**Goal A**
Write down the lines of the listing from the one containing "order: Asterales" through the end of the listing, both included, reproducing them unchanged.

Heat Wave

Summertime heat is not often looked at as a major threat; it just does not cause the destruction like tornadoes, floods, or hurricanes. But in reality, excessive heat is deadly, killing more than a hundred Americans per year. That is more than hurricanes, lightning, tornadoes and flooding.

What is the Heat Index?

  • The Heat Index provides a way to estimate how warm the air feels to exposed skin. It includes the effects of both temperature and moisture.
  • The amount of moisture is important because evaporation of water from your skin and the resulting cooling of your body is less on humid days than on dry ones.
  • Meteorologists use the dew point to measure how much water vapor is present in the atmosphere. For example, when the dew point is 70 degrees the atmosphere has more than twice as much water vapor than when the dew point is 50 degrees.
  • The Index was designed for shaded areas. When you are in full sunshine, exposed skin can feel up to 15 degrees warmer than the current Heat Index value.

What are some of the deadliest and most well-known heat waves in the U.S.?

  • A June-September 1980 heat wave in the central and eastern U.S. killed an estimated 1,750 people, including 1,250 in the city of St. Louis alone.
  • A July 1995 Midwest heat wave killed nearly 600 people over a five-day period in Illinois, mainly in Chicago. Temperatures there reached 106 degrees on July 13 and did not fall below 80 degrees for two consecutive nights.
  • A late-July, 2006 heat wave hit most of the U.S., killing at least 225 people.

What alerts does the National Weather Service issue during heat waves?

  • An EXCESSIVE HEAT WATCH is issued when the Heat Index will equal or exceed 105 degrees for 3 hours or more during the day, and remain at or above 80 degrees at night for two consecutive days.
  • A HEAT ADVISORY is issued about 12 hours in advance when the Index will equal or exceed 105 degrees, but less than 115 degrees, for less than 3 hours during the day, and remain at or above 80 degrees at night for two consecutive days.
  • An EXCESSIVE HEAT WARNING is issued about 12 hours in advance when the Index will equal or exceed 105 degrees for more than 3 hours or equal or exceed 115 degrees for any period during two consecutive days.

What special alerts does the National Weather Service issue for urban areas?

**Records shown**
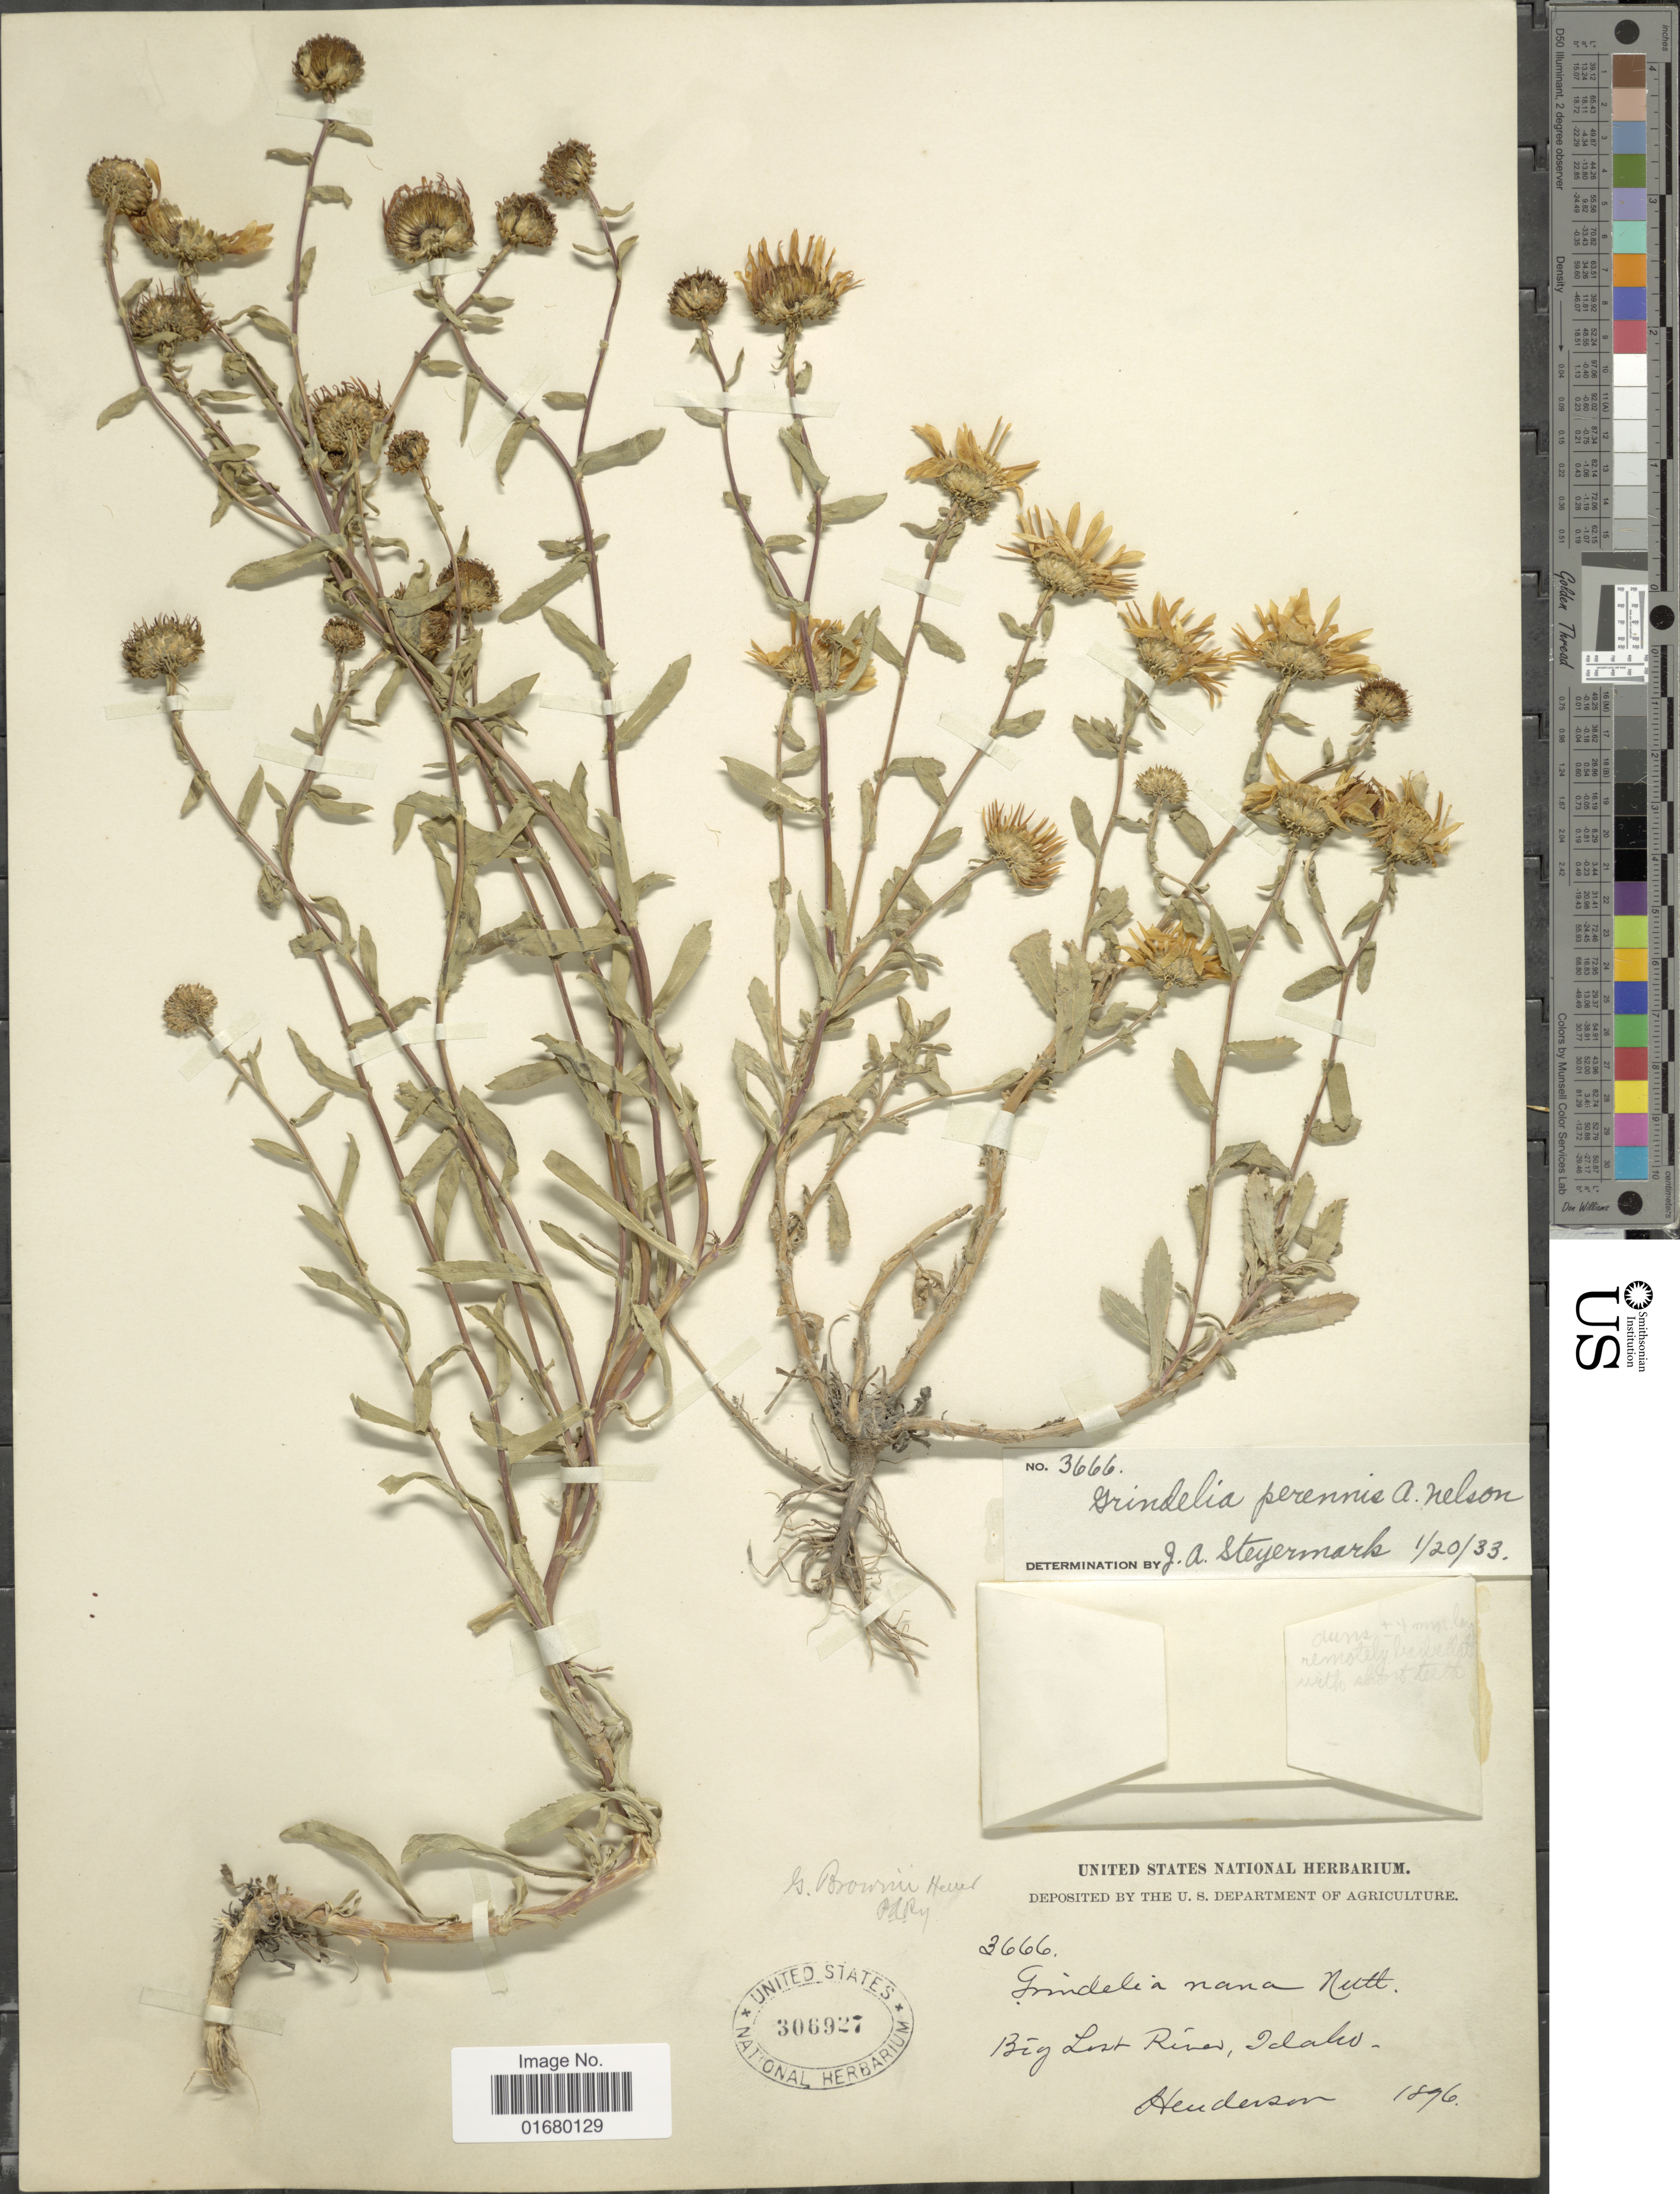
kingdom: Plantae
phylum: Tracheophyta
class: Magnoliopsida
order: Asterales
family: Asteraceae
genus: Grindelia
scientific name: Grindelia perennis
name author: A. Nelson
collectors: -. Henderson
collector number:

**Goal B**
From the heat wave text, extract word for word the passage that opens with the words "What are some" and closes with "two consecutive nights.".

**Exercise result A**
order: Asterales
family: Asteraceae
genus: Grindelia
scientific name: Grindelia perennis
name author: A. Nelson
collectors: -. Henderson
collector number:

**Exercise result B**
What are some of the deadliest and most well-known heat waves in the U.S.?

  • A June-September 1980 heat wave in the central and eastern U.S. killed an estimated 1,750 people, including 1,250 in the city of St. Louis alone.
  • A July 1995 Midwest heat wave killed nearly 600 people over a five-day period in Illinois, mainly in Chicago. Temperatures there reached 106 degrees on July 13 and did not fall below 80 degrees for two consecutive nights.